After a lunch of enchiladas, Hildebrand climbs back into his black GMC Yukon, the rear window of which is adorned with an Obama '08 bumper sticker. ("The first ever," he boasts.) He drives past the old courthouse and then the gay bar where he and Pierce occasionally grab a pizza and beer. He pulls into a parking lot outside the Recovery Room, a neighborhood dive near the hospital, to join Pierce, who is drinking Buds with two old friends, Mary Von Bockren, 56, and her husband, Trent, 58.

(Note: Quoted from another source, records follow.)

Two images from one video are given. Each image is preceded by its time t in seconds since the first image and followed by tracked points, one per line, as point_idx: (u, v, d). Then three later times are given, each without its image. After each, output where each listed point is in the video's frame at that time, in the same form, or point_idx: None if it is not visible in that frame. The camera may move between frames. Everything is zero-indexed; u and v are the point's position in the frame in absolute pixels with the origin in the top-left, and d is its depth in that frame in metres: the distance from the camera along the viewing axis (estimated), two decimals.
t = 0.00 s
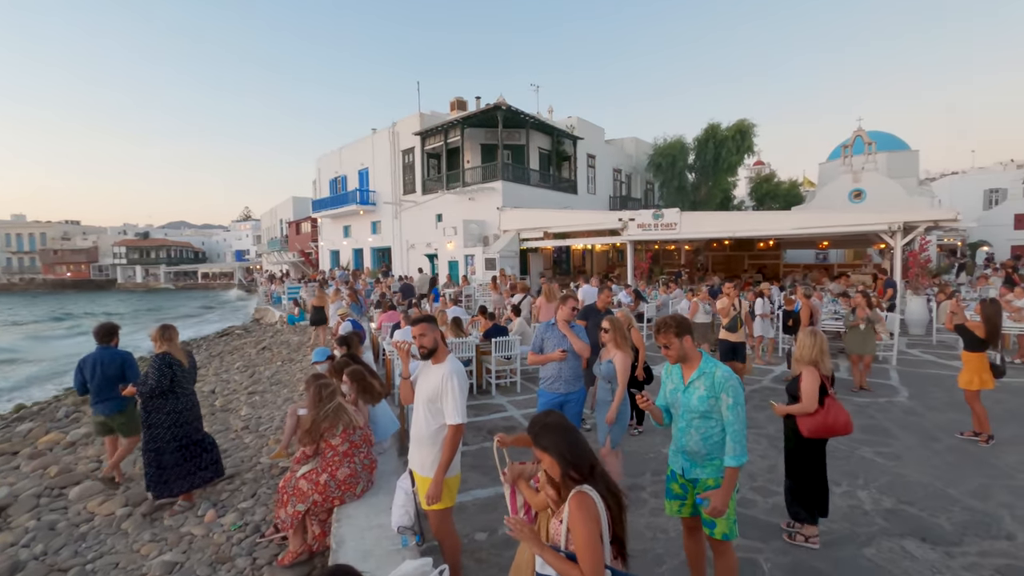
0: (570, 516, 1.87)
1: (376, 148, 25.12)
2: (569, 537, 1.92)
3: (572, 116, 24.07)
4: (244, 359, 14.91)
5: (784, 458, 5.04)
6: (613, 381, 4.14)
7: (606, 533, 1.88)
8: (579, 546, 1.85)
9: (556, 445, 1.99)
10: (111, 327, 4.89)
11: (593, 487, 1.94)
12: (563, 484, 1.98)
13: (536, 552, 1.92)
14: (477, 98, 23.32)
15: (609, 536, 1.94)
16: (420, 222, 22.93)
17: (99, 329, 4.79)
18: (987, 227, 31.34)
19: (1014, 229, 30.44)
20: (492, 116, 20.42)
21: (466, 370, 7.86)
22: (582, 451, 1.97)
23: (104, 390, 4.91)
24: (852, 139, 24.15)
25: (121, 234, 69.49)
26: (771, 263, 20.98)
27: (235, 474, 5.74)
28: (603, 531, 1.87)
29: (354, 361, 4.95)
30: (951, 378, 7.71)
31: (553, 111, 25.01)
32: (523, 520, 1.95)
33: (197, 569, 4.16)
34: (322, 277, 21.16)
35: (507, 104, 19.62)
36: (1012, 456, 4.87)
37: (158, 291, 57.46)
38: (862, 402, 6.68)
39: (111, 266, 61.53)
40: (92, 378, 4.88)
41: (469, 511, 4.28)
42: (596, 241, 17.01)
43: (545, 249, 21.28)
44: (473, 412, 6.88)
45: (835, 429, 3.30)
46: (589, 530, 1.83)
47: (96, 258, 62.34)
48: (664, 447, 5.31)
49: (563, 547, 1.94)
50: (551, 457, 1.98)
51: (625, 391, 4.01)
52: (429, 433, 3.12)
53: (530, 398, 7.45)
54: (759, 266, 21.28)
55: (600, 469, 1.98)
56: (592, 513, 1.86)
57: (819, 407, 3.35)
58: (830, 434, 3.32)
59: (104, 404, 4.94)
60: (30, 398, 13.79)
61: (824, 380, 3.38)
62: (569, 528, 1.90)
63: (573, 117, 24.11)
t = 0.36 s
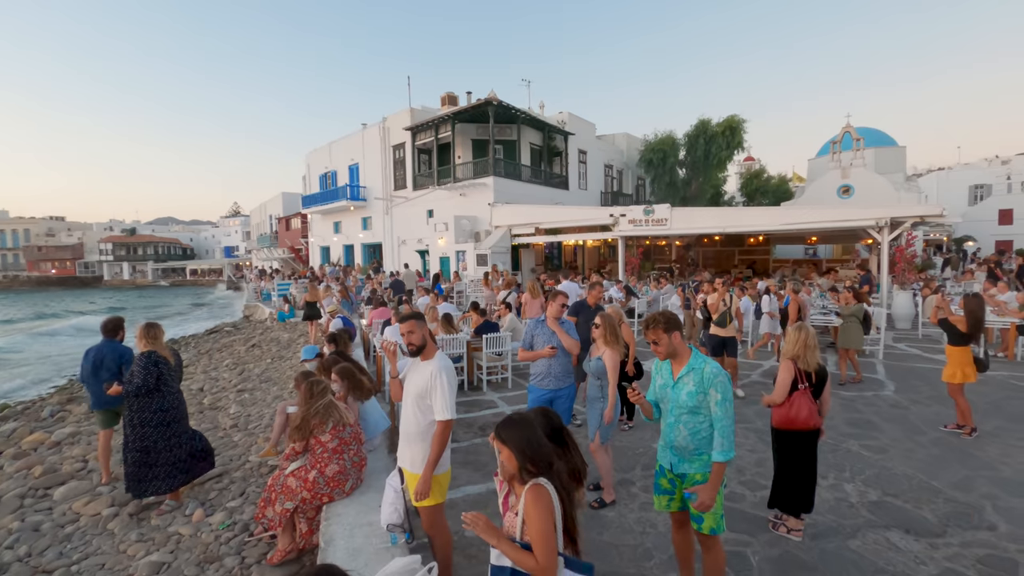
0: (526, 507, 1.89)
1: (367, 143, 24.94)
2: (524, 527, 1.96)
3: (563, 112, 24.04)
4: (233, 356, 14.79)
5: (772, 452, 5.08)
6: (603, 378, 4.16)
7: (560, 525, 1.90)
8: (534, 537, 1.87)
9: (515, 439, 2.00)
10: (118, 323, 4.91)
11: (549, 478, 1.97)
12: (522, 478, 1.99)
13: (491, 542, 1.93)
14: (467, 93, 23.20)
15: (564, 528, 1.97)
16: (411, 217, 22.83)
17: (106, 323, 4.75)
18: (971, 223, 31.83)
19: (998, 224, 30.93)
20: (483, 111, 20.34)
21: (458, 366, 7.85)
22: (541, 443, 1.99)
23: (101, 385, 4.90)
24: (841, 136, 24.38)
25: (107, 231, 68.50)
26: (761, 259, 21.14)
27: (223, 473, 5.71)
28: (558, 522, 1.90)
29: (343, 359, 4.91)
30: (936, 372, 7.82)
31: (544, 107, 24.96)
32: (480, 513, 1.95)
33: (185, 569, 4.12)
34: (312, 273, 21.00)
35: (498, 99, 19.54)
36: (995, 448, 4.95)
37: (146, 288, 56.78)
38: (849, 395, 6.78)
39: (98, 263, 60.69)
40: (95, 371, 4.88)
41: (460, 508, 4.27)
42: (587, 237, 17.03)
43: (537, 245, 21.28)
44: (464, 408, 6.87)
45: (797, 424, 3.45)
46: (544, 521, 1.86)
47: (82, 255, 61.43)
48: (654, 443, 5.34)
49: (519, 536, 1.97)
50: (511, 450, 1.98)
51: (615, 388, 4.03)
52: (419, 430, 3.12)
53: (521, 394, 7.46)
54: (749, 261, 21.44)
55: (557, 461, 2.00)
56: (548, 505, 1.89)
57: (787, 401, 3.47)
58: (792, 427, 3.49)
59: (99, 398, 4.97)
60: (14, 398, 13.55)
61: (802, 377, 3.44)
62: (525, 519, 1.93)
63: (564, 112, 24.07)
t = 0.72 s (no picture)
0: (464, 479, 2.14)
1: (361, 142, 24.85)
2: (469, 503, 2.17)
3: (558, 111, 24.04)
4: (225, 356, 14.68)
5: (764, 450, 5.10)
6: (596, 378, 4.16)
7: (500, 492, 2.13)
8: (476, 505, 2.10)
9: (451, 427, 2.30)
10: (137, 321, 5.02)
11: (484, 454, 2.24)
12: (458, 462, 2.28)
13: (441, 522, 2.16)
14: (462, 92, 23.16)
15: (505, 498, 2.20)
16: (406, 217, 22.78)
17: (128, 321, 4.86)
18: (962, 222, 32.12)
19: (988, 224, 31.22)
20: (477, 111, 20.30)
21: (452, 366, 7.83)
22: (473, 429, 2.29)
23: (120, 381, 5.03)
24: (833, 136, 24.53)
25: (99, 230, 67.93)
26: (754, 258, 21.23)
27: (214, 475, 5.66)
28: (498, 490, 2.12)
29: (336, 359, 4.88)
30: (927, 370, 7.87)
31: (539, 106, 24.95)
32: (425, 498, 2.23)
33: (175, 572, 4.09)
34: (306, 273, 20.92)
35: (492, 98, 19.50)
36: (984, 446, 5.00)
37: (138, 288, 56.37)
38: (840, 394, 6.81)
39: (89, 263, 60.17)
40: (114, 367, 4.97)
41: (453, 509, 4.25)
42: (582, 236, 17.05)
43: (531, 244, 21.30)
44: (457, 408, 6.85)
45: (784, 423, 3.44)
46: (481, 489, 2.09)
47: (73, 255, 60.88)
48: (647, 442, 5.34)
49: (466, 513, 2.17)
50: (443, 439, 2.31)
51: (607, 387, 4.04)
52: (411, 431, 3.11)
53: (515, 394, 7.45)
54: (743, 261, 21.53)
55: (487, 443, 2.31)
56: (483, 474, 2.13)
57: (774, 400, 3.46)
58: (778, 425, 3.48)
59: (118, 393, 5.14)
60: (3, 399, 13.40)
61: (787, 376, 3.45)
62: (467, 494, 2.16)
63: (559, 111, 24.07)
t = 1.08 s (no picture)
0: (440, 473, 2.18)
1: (360, 143, 24.84)
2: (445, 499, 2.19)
3: (558, 112, 24.02)
4: (224, 357, 14.68)
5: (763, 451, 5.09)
6: (594, 378, 4.15)
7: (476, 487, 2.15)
8: (452, 500, 2.12)
9: (430, 424, 2.35)
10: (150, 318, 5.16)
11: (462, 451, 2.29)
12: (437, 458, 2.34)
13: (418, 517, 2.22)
14: (461, 92, 23.15)
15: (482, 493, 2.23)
16: (405, 217, 22.77)
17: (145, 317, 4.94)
18: (961, 222, 32.16)
19: (987, 224, 31.24)
20: (477, 111, 20.31)
21: (450, 366, 7.82)
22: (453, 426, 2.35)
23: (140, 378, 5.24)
24: (833, 136, 24.55)
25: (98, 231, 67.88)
26: (754, 258, 21.22)
27: (212, 476, 5.65)
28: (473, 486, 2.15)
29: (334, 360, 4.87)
30: (926, 370, 7.86)
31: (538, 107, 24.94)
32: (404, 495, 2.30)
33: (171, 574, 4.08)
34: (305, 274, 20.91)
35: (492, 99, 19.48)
36: (982, 446, 4.99)
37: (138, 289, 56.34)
38: (840, 394, 6.81)
39: (89, 263, 60.18)
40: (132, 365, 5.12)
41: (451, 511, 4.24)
42: (581, 237, 17.04)
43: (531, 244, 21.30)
44: (456, 409, 6.84)
45: (789, 425, 3.44)
46: (457, 485, 2.12)
47: (73, 255, 60.83)
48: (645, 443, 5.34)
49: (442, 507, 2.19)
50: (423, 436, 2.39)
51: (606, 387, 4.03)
52: (408, 432, 3.11)
53: (514, 395, 7.44)
54: (743, 261, 21.54)
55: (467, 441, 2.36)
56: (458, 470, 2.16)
57: (779, 402, 3.46)
58: (783, 428, 3.47)
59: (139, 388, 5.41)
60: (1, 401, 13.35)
61: (789, 377, 3.44)
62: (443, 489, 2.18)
63: (558, 112, 24.05)
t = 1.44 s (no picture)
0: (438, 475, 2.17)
1: (360, 144, 24.84)
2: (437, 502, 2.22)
3: (558, 113, 24.03)
4: (224, 357, 14.69)
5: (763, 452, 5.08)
6: (594, 378, 4.15)
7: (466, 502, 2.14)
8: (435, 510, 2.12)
9: (440, 422, 2.32)
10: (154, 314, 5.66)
11: (462, 458, 2.26)
12: (439, 460, 2.32)
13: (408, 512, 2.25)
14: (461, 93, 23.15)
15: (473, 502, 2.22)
16: (405, 218, 22.78)
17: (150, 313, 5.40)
18: (961, 223, 32.21)
19: (987, 225, 31.27)
20: (476, 112, 20.32)
21: (449, 367, 7.81)
22: (457, 427, 2.31)
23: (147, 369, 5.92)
24: (833, 136, 24.59)
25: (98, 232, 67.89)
26: (754, 259, 21.23)
27: (211, 476, 5.65)
28: (464, 497, 2.14)
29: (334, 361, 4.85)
30: (927, 371, 7.84)
31: (538, 107, 24.95)
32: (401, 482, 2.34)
33: None
34: (304, 274, 20.90)
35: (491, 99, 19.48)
36: (982, 447, 4.99)
37: (138, 289, 56.37)
38: (839, 395, 6.81)
39: (89, 264, 60.18)
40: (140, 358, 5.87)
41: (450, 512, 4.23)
42: (581, 237, 17.06)
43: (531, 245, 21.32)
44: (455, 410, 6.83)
45: (790, 426, 3.43)
46: (447, 495, 2.12)
47: (73, 256, 60.88)
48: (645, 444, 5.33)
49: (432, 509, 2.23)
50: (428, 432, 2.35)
51: (605, 388, 4.03)
52: (408, 432, 3.12)
53: (513, 395, 7.43)
54: (742, 262, 21.55)
55: (473, 444, 2.32)
56: (453, 482, 2.15)
57: (780, 403, 3.45)
58: (784, 429, 3.46)
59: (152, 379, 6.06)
60: None
61: (789, 379, 3.43)
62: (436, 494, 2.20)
63: (558, 113, 24.07)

The bar-size pool table in the corner of the room is empty and a woman puffs her cigarette next to a screen tuned to CNN ("Pres: 'It isn't always tidy.' ") They talk about how weird it is to see Hildebrand whenever he shows up on television.
"It's like, 'What?' " says Mary.
"It's a Jekyll and Hyde sort of thing," says Pierce.
They banter about the conversation Friday, which centered on whether Hildebrand would actually run against Herseth Sandlin ("He had no intention of running," says Pierce) and jokes about how much beer the Von Bockrens drank on St. Patrick's Day. Under fluorescent beer signs, Pierce teases Hildebrand, who had just gotten over a cold, that he is an especially needy patient.
"There's no place like home when you're not feeling well," says Mary.